Records excerpted from a collection:
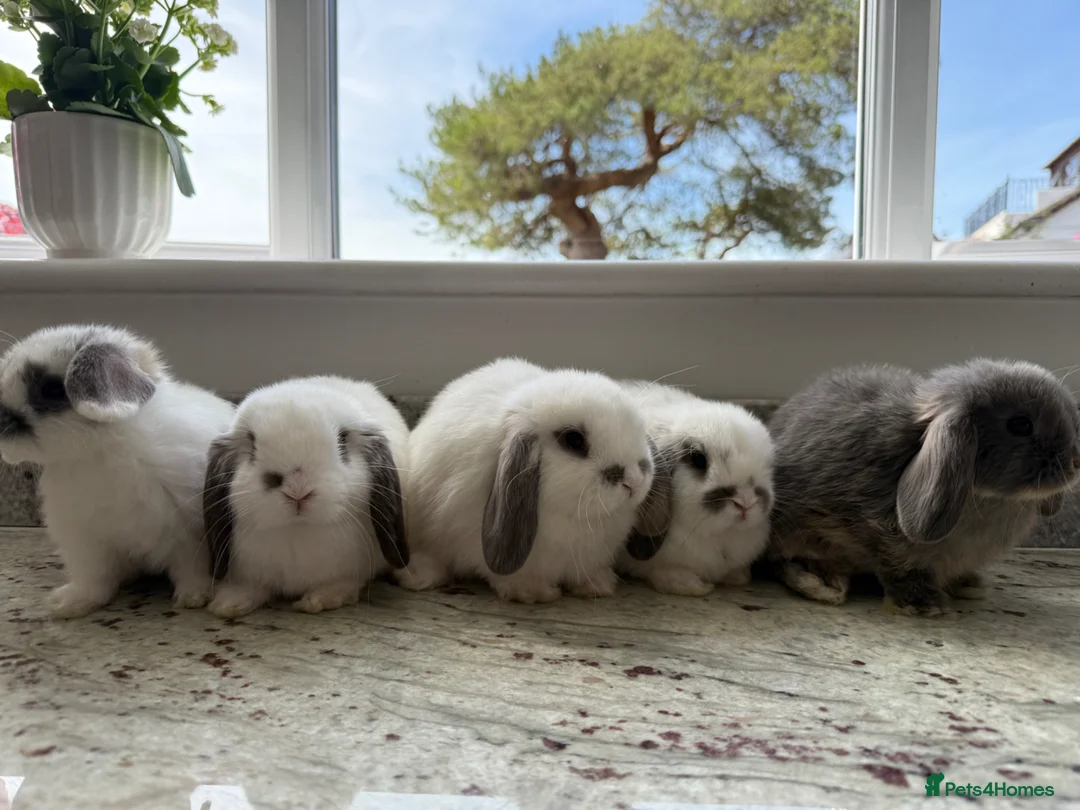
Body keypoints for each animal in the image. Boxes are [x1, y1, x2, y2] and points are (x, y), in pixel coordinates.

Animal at [0, 324, 235, 618]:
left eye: (51, 389)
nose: (0, 426)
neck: (99, 449)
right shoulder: (86, 543)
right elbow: (95, 580)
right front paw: (69, 604)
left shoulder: (190, 536)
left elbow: (192, 571)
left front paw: (193, 598)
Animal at [202, 376, 409, 618]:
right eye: (252, 444)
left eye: (342, 440)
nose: (297, 489)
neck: (297, 530)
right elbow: (250, 587)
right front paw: (227, 604)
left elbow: (342, 582)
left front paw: (321, 599)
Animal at [396, 357, 671, 604]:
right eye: (574, 440)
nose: (634, 481)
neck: (574, 519)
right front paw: (534, 593)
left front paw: (597, 586)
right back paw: (419, 576)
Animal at [616, 382, 774, 596]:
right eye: (698, 459)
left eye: (767, 465)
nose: (746, 502)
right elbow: (663, 571)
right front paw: (695, 586)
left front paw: (738, 577)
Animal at [767, 359, 1080, 616]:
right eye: (1020, 425)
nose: (1076, 461)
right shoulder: (877, 532)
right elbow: (899, 567)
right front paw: (923, 604)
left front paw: (968, 584)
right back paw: (822, 582)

Task requirements
Nothing but the lines from the first line of the data above through the line holding "left front paw: (321, 599)" may appear in the response, copied exactly and without pictures.

Task answer
Body keypoints for each animal in the image. Boxes are [x1, y1, x2, y2] and points are (x, y), in pixel coordinates.

Animal at [0, 324, 235, 618]:
left eye: (51, 389)
nose: (0, 426)
neck: (99, 449)
right shoulder: (86, 543)
right elbow: (95, 580)
right front paw: (69, 604)
left shoulder: (190, 536)
left elbow: (192, 571)
left front paw: (193, 598)
Animal at [202, 376, 409, 618]:
right eye: (252, 444)
left eye: (342, 440)
nose: (297, 489)
neck: (297, 530)
right elbow: (250, 587)
right front paw: (227, 604)
left elbow: (342, 582)
left front paw: (321, 599)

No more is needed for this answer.